ソリューション:NamiSense CCS

NamiSense CCS は、4 つの機能で構成される NamiTech のコンタクトセンタースイートです。

  • リアルタイム音声認識。日本語の会話を高精度(騒音・複数話者環境で 95% 超、実際のコールセンター音声で WER 5% 未満)でライブ文字起こし。
  • エージェント支援。通話中にガイド付きの応答候補を提示し、会話の流れを妨げずに複雑な状況へ一貫して対応できるよう支援。
  • AI 要約。通話終了と同時に要約・要点・フォローアップ項目を自動生成し、手作業の後処理の大半を排除。コピー&ペースト作業に伴う運用ミスも低減。
  • スーパーバイザー支援。対応が必要な通話をリアルタイムに通知し、状況を即座に共有。オペレーターが必要とするまさにその瞬間に的確な指示で介入できます。

本ソリューションは、日本語に最適化され、日本の大企業が求める高い品質基準を満たすよう設計された NamiTech の多言語音声認識エンジンに基づいています。

成果

導入後、東邦ガスはコンタクトセンターの効率に明確な改善を記録しました。

  • 平均処理時間(AHT)を約 12% 短縮
  • 後処理時間(ACW)を約 88% 削減 - 自動通話記録と AI 要約による
  • 最大 250 席の同時オペレーターを支援
  • リアルタイム音声認識 + AI 要約を本番運用
  • 国内外の主要ベンダーを含む 14 社の入札者を抑えて選定
  • 手作業の負荷を軽減し、オペレーターが顧客体験に集中できる環境を実現
  • エンドカスタマーの待ち時間を短縮
  • 一貫性の向上と運用ミス率の低下

通話ごとの事務作業を削減することで、東邦ガスのコンタクトセンターはサービス品質を高めつつオペレーターの生産性を向上させることができました。これは AI が実運用でもたらすべき成果を体現する稀有な組み合わせです。

お客様の声

「リアルタイムの通話文字起こし、感情分析、後処理の負荷軽減といった NamiSense の先進技術は、コンタクトセンターの未来像を明確に示しています。NamiTech のソリューションは、当社の DX に欠かせない存在となりました。」

- 四谷 正 氏、東邦ガス 常務執行役員 イノベーション推進部門長 兼 東邦ガス情報システム株式会社 代表取締役社長

このパートナーシップが意味するもの

東邦ガスとの関係は、単一のコンタクトセンター導入にとどまりません。それは NamiTech の技術と運用品質に対する最も強力な外部からの裏付けです。NamiTech は単に契約を獲得したのではなく、品質を重んじ不安定さを許さない市場で、国内外の大手ベンダーを含む 14 社の入札者を抑えて選ばれました。日本のティア 1 公益事業者の本番環境でその基準をクリアしたことは、NamiTech がアジア全域へ展開するための信用となっています。

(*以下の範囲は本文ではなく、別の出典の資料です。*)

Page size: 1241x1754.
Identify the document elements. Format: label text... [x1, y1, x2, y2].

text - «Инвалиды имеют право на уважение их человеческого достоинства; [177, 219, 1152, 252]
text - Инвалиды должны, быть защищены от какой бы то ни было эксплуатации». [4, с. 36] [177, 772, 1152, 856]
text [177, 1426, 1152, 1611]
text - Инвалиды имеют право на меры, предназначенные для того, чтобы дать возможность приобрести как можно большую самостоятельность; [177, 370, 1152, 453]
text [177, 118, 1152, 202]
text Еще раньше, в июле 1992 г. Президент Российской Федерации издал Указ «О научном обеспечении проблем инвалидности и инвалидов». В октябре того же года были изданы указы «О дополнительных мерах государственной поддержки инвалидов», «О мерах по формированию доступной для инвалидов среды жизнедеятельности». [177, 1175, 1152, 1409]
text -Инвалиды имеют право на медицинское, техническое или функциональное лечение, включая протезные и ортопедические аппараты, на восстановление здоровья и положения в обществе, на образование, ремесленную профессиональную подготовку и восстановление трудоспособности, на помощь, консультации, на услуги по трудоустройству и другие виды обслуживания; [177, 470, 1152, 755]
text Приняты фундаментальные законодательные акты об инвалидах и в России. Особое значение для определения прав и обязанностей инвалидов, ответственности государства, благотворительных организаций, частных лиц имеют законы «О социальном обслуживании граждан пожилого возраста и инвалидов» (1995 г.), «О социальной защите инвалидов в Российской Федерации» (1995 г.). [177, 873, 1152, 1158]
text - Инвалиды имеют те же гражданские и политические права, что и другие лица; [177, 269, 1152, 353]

東邦ガスの親会社が 2026 年から NamiTech に投資し、日本の戦略的リセラーとなることを選んだ事実は、顧客から戦略的投資家、そしてチャネルパートナーへという信頼の最も明確な表れです。これは NamiTech の「日本ファースト」APAC 戦略の基盤でもあります。まず日本で信頼を築き、その後マレーシア、インドネシア、そしてより広い地域へと拡大していきます。

東邦ガスについて

東邦ガス株式会社は名古屋に本社を置く日本の主要な都市ガス事業者で、中部地域の家庭・商業・産業の顧客にサービスを提供しています。親会社の東邦ガスグループは NamiTech の戦略的投資家でもあります。